Data platform 2022: Transforming bytes to business insights

Part II of a two-part series about Coupang’s data platform, focusing on the analytics platform

Coupang Engineering
Coupang Engineering Blog
9 min readJun 24, 2022

--

By Youngwan Lim, Michael Sommers, Eddard (Hyo Kun) Park, Thimma Reddy Kalva, Ibrahim Durmus, Martin (Yuxiang) Hu, Enhua Tan

This post is also available in Korean.

In our mission to “Wow the customer,” all critical business decisions at Coupang are backed up by data and statistics. We let the data talk for the customer, whether it be about a minor feature change on the app or an important decision about the company’s operational strategy. If you’re interested in learning more about how we ingest data and use it to develop ML models and conduct A/B tests, check out part 1 of this series.

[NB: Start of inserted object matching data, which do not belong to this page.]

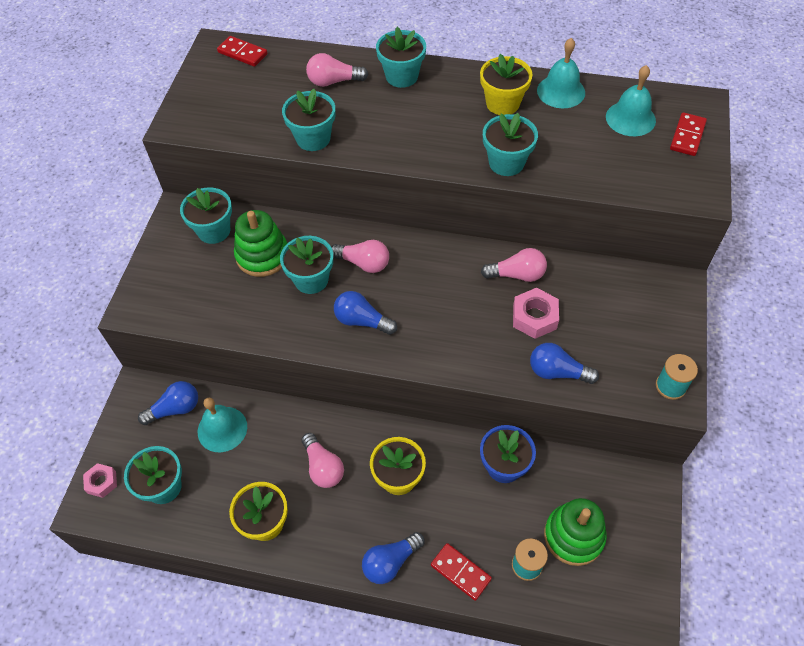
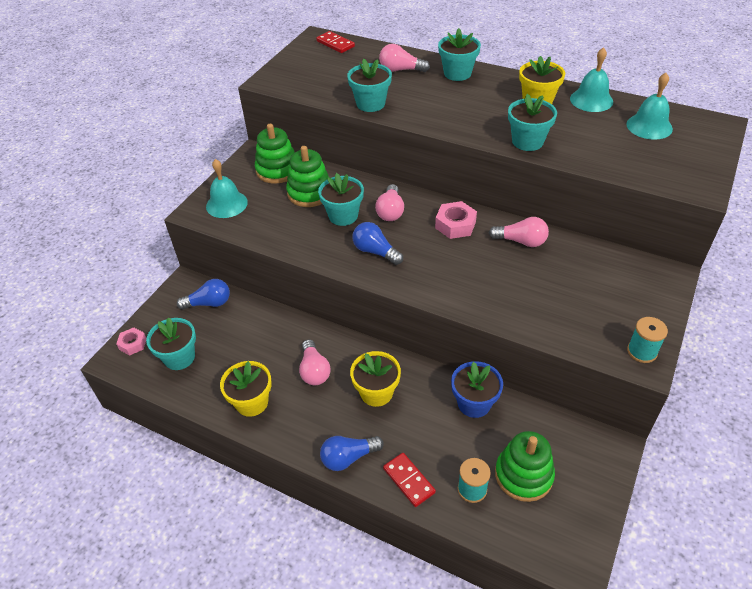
camera: 15 degrees right, 10 degrees down
(214, 230) = (277, 170): turquoise flower pot -> green stacking toy
(222, 429) = (241, 325): turquoise bell -> turquoise bell (226, 204)
(363, 263) = (390, 211): pink light bulb -> pink light bulb turned 60 degrees clockwise
(534, 317) = (527, 275): pink nut -> pink nut (455, 225)
(557, 372) = (536, 320): blue light bulb -> none
(687, 136) = (699, 145): red domino -> none

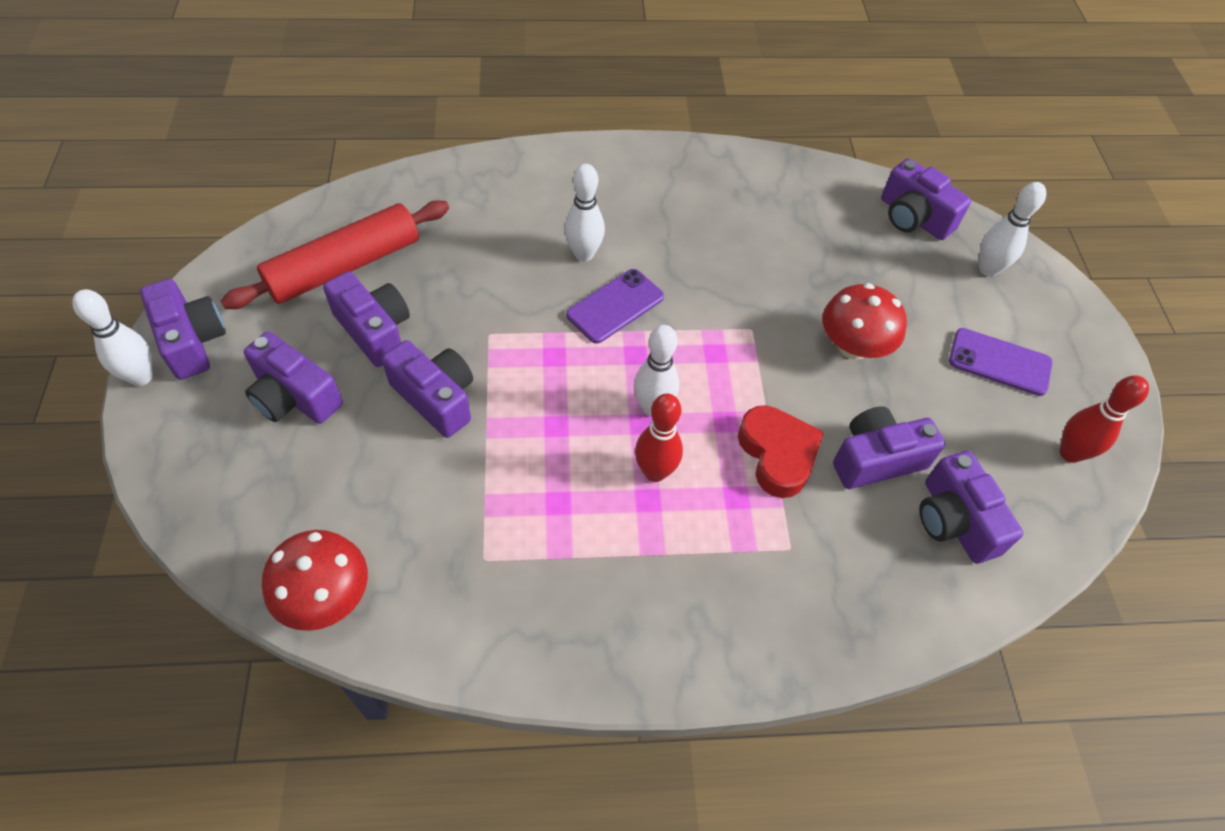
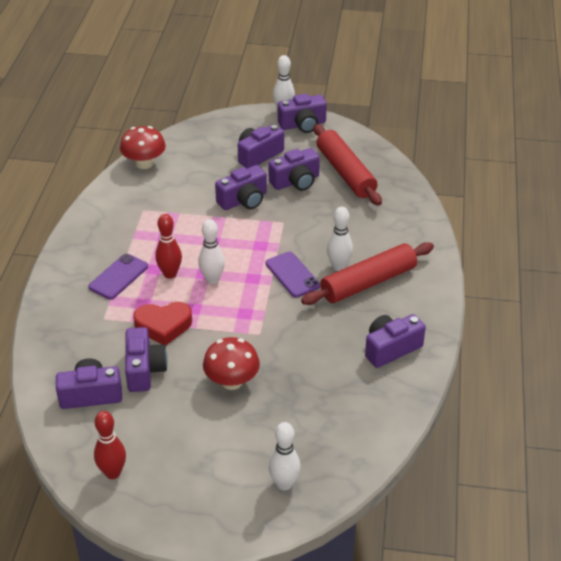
camera: 105 degrees right, 15 degrees down
(610, 220) = (368, 282): none -> red rolling pin
(913, 217) = (347, 452): purple camera -> purple camera (391, 348)
(999, 362) = (196, 459): purple phone -> purple phone (118, 277)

In this post, we will focus on our analytics platform and how it plays a critical role in transforming raw data into business insights.

Table of contents

· Analytics platform
· Redshift data warehouse
· Hadoop infrastructure and big data
· Customer Experience Analytics Platform
· Metadata management
· Conclusion

Analytics platform

The analytics platform is an integral component of the Coupang data platform architecture
Figure 1. The analytics platform is an integral component of our current data platform architecture

The analytics platform is an integral component of the data platform that allows our teams to absorb, discover, and analyze data to reveal actionable insights that inform business strategies and decisions. It provides tools and fundamental infrastructures that support experimentation metrics calculation, machine learning model development, operational and executive dashboarding, research, and ad-hoc analytics.

Today, we will be discussing how we improved our data warehouse, Hadoop infrastructure, customer experience analytics platform, and metadata management strategies.

Redshift data warehouse

On our analytics platform, Amazon Redshift is used largely as a data warehouse for sales and financial data, which require sophisticated access control and data analytics to support critical financial reports and sales-related metrics. We also use Redshift in other critical domains such as product catalog and marketing.

Challenges

Although Redshift was a great starting solution to conduct analytics with minimal maintenance and quick onboarding, we began to face several problems as both data volume and user queries grew significantly.

  • Limited concurrency and queue. Redshift is a massively parallel processing (MPP) platform, where the data and processing power is split among several nodes. When we were onboarding new users and use cases to the Redshift cluster, we ran into issues such as lock and performance downgrades.
  • Lack of data sharing. Because data is not shared across clusters in MPP, we had to maintain numerous copy jobs across clusters. It was a heavy load process on top of each cluster, not only taking away the resources needed to process and query data and causing delays, but also making it difficult to manage across numerous source and destination clusters.
  • Low scalability. Redshift is not as flexible as Hadoop in terms of scaling in and out. On-call engineers spent more time on user communications and healthiness checks during scaling than actual engineering.
  • Lack of support for unstructured data. Commonly used structured or unstructured data required additional processing to be integrated to Redshift.
  • High operational costs. Cost was also a key factor that prevented us from spinning up larger clusters to meet growing processing and storage demands.

Solution

Coupang AWS Redshift architecture
Figure 2. The Redshift data warehouse was split up into processing clusters and customer query clusters.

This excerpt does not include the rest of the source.